- **Exercise prompt**: Search the records below for the word "hide" and show every line where it occurs.
####
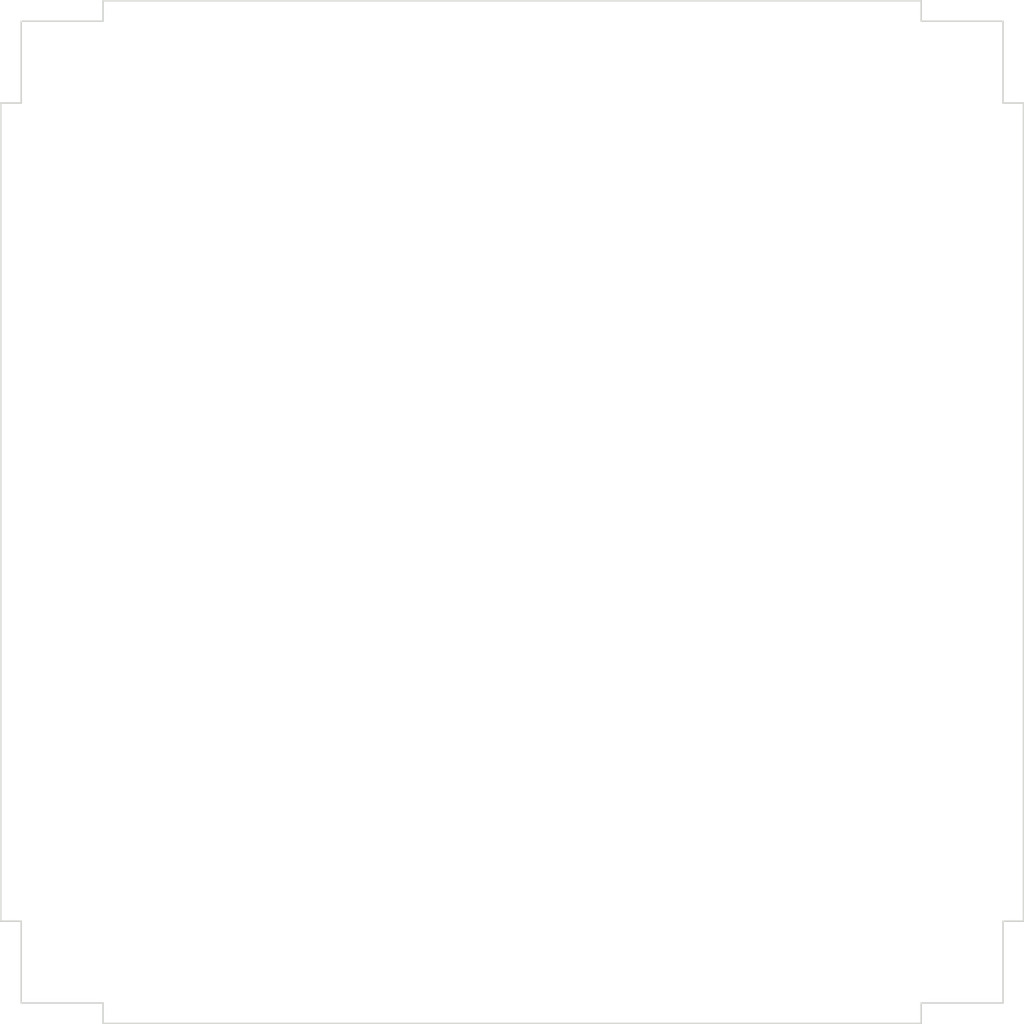
<source format=kicad_pcb>
(kicad_pcb (version 4) (host pcbnew 4.0.1-stable)

  (general
    (links 0)
    (no_connects 0)
    (area 0 0 0 0)
    (thickness 1.6)
    (drawings 40)
    (tracks 0)
    (zones 0)
    (modules 0)
    (nets 1)
  )

  (page A4)
  (layers
    (0 F.Cu signal)
    (31 B.Cu signal)
    (32 B.Adhes user)
    (33 F.Adhes user)
    (34 B.Paste user)
    (35 F.Paste user)
    (36 B.SilkS user)
    (37 F.SilkS user)
    (38 B.Mask user)
    (39 F.Mask user)
    (40 Dwgs.User user)
    (41 Cmts.User user)
    (42 Eco1.User user hide)
    (43 Eco2.User user hide)
    (44 Edge.Cuts user)
    (45 Margin user)
    (46 B.CrtYd user)
    (47 F.CrtYd user)
    (48 B.Fab user)
    (49 F.Fab user)
  )

  (setup
    (last_trace_width 0.25)
    (trace_clearance 0.2)
    (zone_clearance 0.508)
    (zone_45_only no)
    (trace_min 0.2)
    (segment_width 0.2)
    (edge_width 0.15)
    (via_size 0.6)
    (via_drill 0.4)
    (via_min_size 0.4)
    (via_min_drill 0.3)
    (uvia_size 0.3)
    (uvia_drill 0.1)
    (uvias_allowed no)
    (uvia_min_size 0.2)
    (uvia_min_drill 0.1)
    (pcb_text_width 0.3)
    (pcb_text_size 1.5 1.5)
    (mod_edge_width 0.15)
    (mod_text_size 1 1)
    (mod_text_width 0.15)
    (pad_size 1.524 1.524)
    (pad_drill 0.762)
    (pad_to_mask_clearance 0.2)
    (aux_axis_origin 0 0)
    (visible_elements FFFFFF7F)
    (pcbplotparams
      (layerselection 0x00030_80000001)
      (usegerberextensions false)
      (excludeedgelayer true)
      (linewidth 0.100000)
      (plotframeref false)
      (viasonmask false)
      (mode 1)
      (useauxorigin false)
      (hpglpennumber 1)
      (hpglpenspeed 20)
      (hpglpendiameter 15)
      (hpglpenoverlay 2)
      (psnegative false)
      (psa4output false)
      (plotreference true)
      (plotvalue true)
      (plotinvisibletext false)
      (padsonsilk false)
      (subtractmaskfromsilk false)
      (outputformat 1)
      (mirror false)
      (drillshape 1)
      (scaleselection 1)
      (outputdirectory ""))
  )

  (net 0 "")

  (net_class Default "This is the default net class."
    (clearance 0.2)
    (trace_width 0.25)
    (via_dia 0.6)
    (via_drill 0.4)
    (uvia_dia 0.3)
    (uvia_drill 0.1)
  )

  (gr_line (start 102 52) (end 100 52) (angle 90) (layer Edge.Cuts) (width 0.15))
  (gr_line (start 102 44) (end 102 52) (angle 90) (layer Edge.Cuts) (width 0.15))
  (gr_line (start 110 44) (end 102 44) (angle 90) (layer Edge.Cuts) (width 0.15))
  (gr_line (start 110 42) (end 110 44) (angle 90) (layer Edge.Cuts) (width 0.15))
  (gr_line (start 198 52) (end 200 52) (angle 90) (layer Edge.Cuts) (width 0.15))
  (gr_line (start 198 44) (end 198 52) (angle 90) (layer Edge.Cuts) (width 0.15))
  (gr_line (start 190 44) (end 198 44) (angle 90) (layer Edge.Cuts) (width 0.15))
  (gr_line (start 190 42) (end 190 44) (angle 90) (layer Edge.Cuts) (width 0.15))
  (gr_line (start 190 140) (end 190 142) (angle 90) (layer Edge.Cuts) (width 0.15))
  (gr_line (start 198 140) (end 190 140) (angle 90) (layer Edge.Cuts) (width 0.15))
  (gr_line (start 198 132) (end 198 140) (angle 90) (layer Edge.Cuts) (width 0.15))
  (gr_line (start 200 132) (end 198 132) (angle 90) (layer Edge.Cuts) (width 0.15))
  (gr_line (start 110 140) (end 110 142) (angle 90) (layer Edge.Cuts) (width 0.15))
  (gr_line (start 102 140) (end 110 140) (angle 90) (layer Edge.Cuts) (width 0.15))
  (gr_line (start 102 132) (end 102 140) (angle 90) (layer Edge.Cuts) (width 0.15))
  (gr_line (start 100 132) (end 102 132) (angle 90) (layer Edge.Cuts) (width 0.15))
  (gr_line (start 100 52) (end 100 132) (angle 90) (layer Edge.Cuts) (width 0.15))
  (gr_line (start 190 42) (end 110 42) (angle 90) (layer Edge.Cuts) (width 0.15))
  (gr_line (start 200 132) (end 200 52) (angle 90) (layer Edge.Cuts) (width 0.15))
  (gr_line (start 110 142) (end 190 142) (angle 90) (layer Edge.Cuts) (width 0.15))
  (gr_line (start 24 112) (end 24 114) (angle 90) (layer Eco2.User) (width 0.2))
  (gr_line (start 16 112) (end 24 112) (angle 90) (layer Eco2.User) (width 0.2))
  (gr_line (start 16 104) (end 16 112) (angle 90) (layer Eco2.User) (width 0.2))
  (gr_line (start 14 104) (end 16 104) (angle 90) (layer Eco2.User) (width 0.2))
  (gr_line (start 104 112) (end 104 114) (angle 90) (layer Eco2.User) (width 0.2))
  (gr_line (start 112 112) (end 104 112) (angle 90) (layer Eco2.User) (width 0.2))
  (gr_line (start 112 104) (end 112 112) (angle 90) (layer Eco2.User) (width 0.2))
  (gr_line (start 114 104) (end 112 104) (angle 90) (layer Eco2.User) (width 0.2))
  (gr_line (start 112 24) (end 114 24) (angle 90) (layer Eco2.User) (width 0.2))
  (gr_line (start 112 16) (end 112 24) (angle 90) (layer Eco2.User) (width 0.2))
  (gr_line (start 104 16) (end 112 16) (angle 90) (layer Eco2.User) (width 0.2))
  (gr_line (start 104 14) (end 104 16) (angle 90) (layer Eco2.User) (width 0.2))
  (gr_line (start 24 16) (end 24 14) (angle 90) (layer Eco2.User) (width 0.2))
  (gr_line (start 16 16) (end 24 16) (angle 90) (layer Eco2.User) (width 0.2))
  (gr_line (start 16 24) (end 16 16) (angle 90) (layer Eco2.User) (width 0.2))
  (gr_line (start 14 24) (end 16 24) (angle 90) (layer Eco2.User) (width 0.2))
  (gr_line (start 114 14) (end 14 14) (angle 90) (layer Eco1.User) (width 0.2))
  (gr_line (start 114 114) (end 114 14) (angle 90) (layer Eco1.User) (width 0.2))
  (gr_line (start 14 114) (end 114 114) (angle 90) (layer Eco1.User) (width 0.2))
  (gr_line (start 14 14) (end 14 114) (angle 90) (layer Eco1.User) (width 0.2))

)

</source>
####
- **Exercise output**:
    (42 Eco1.User user hide)
    (43 Eco2.User user hide)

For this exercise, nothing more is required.